**INSTRUCTIONS FOR THE TASK**
Exact copy, pictures excluded: output the lines from the opening of the entries through the line bearing "home mirror: none".

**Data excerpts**
- - -

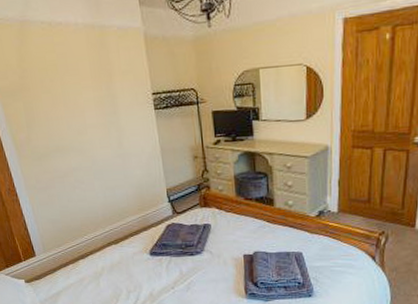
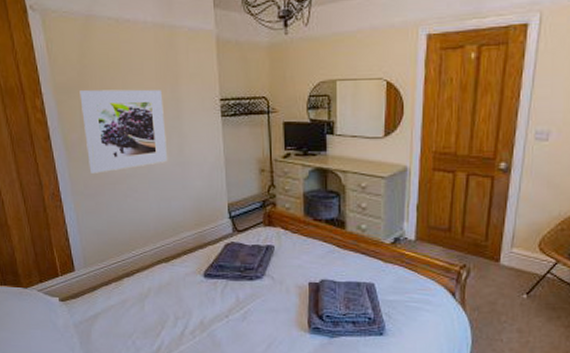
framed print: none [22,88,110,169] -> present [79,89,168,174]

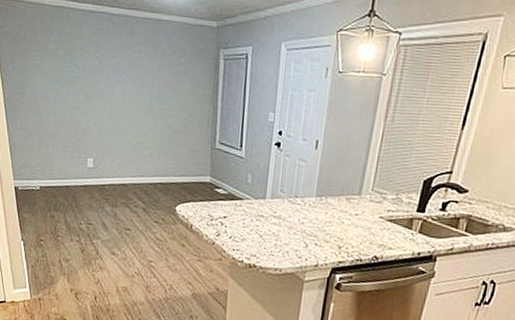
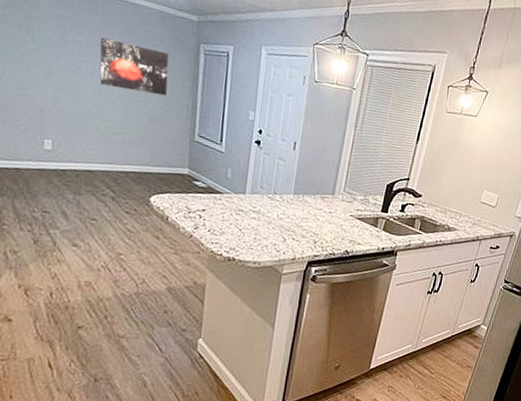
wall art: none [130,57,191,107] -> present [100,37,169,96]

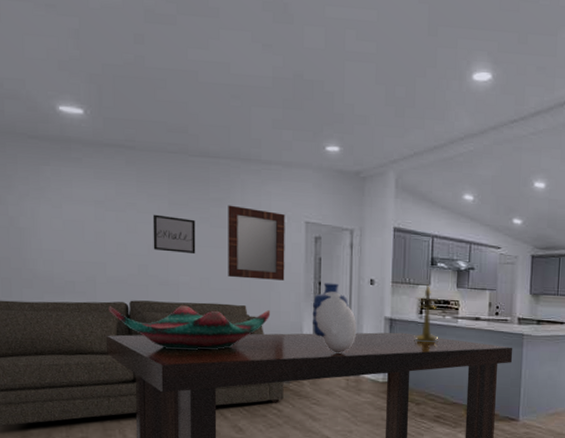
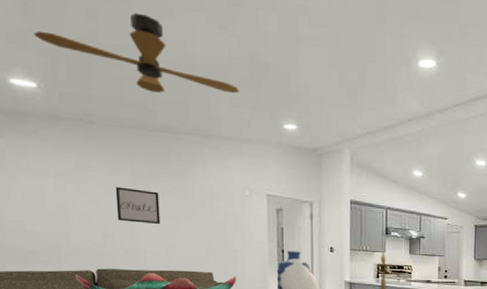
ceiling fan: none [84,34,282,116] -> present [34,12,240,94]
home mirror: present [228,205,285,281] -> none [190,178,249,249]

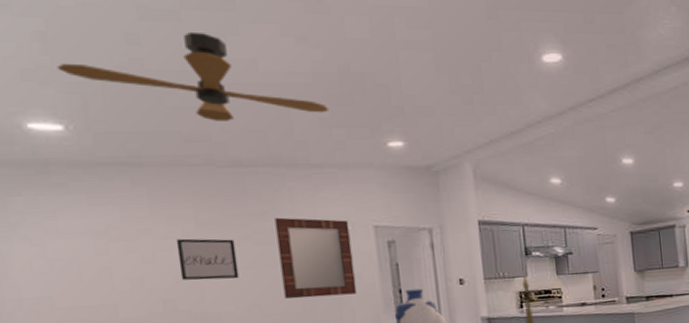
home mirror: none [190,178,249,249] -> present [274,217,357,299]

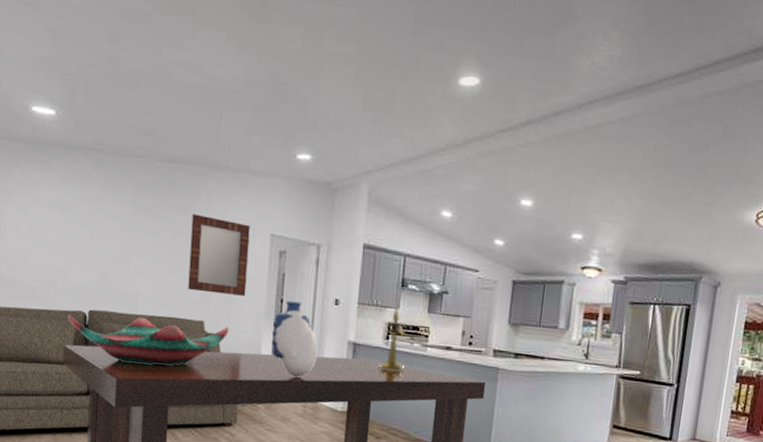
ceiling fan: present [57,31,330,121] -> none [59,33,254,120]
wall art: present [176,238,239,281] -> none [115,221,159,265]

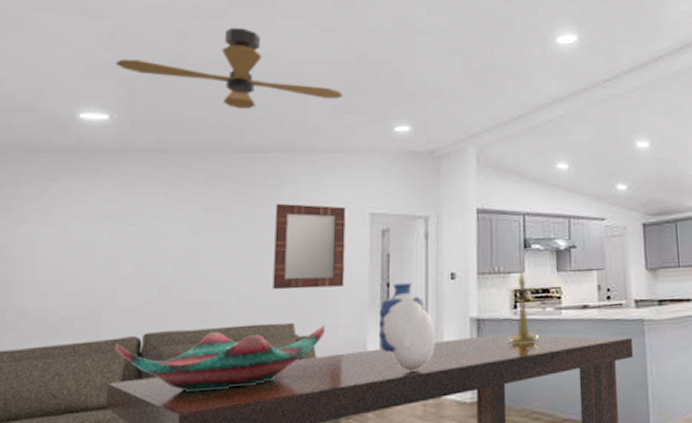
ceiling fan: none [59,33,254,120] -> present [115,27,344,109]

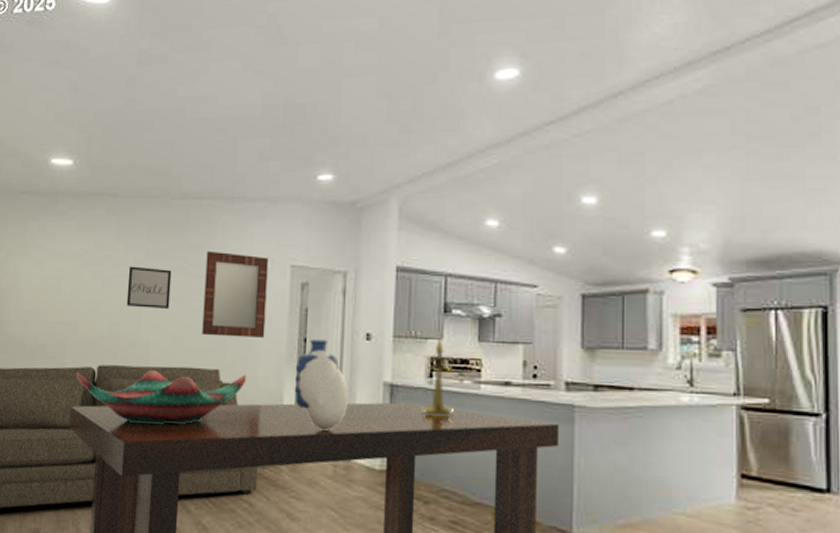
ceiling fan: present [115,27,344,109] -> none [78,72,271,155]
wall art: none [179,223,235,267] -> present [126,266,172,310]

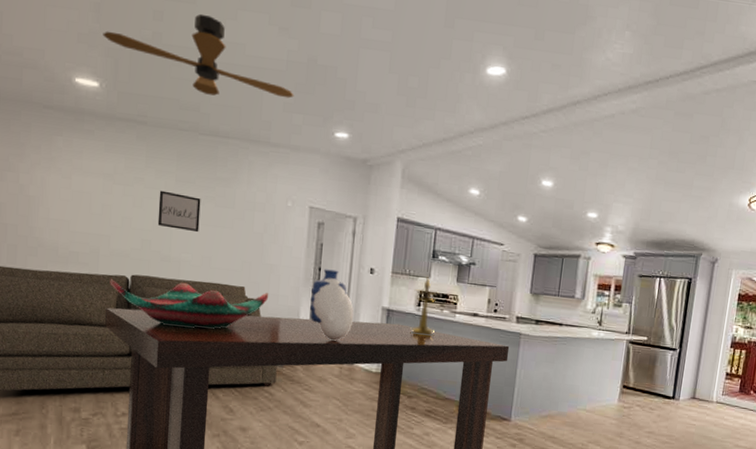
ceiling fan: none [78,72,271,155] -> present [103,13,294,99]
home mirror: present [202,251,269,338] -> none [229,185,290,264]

- - -

**RESPONSE TO THIS TASK**
framed print: none [22,88,110,169] -> present [79,89,168,174]

wall art: none [130,57,191,107] -> present [100,37,169,96]

ceiling fan: none [84,34,282,116] -> present [34,12,240,94]
home mirror: present [228,205,285,281] -> none [190,178,249,249]

home mirror: none [190,178,249,249] -> present [274,217,357,299]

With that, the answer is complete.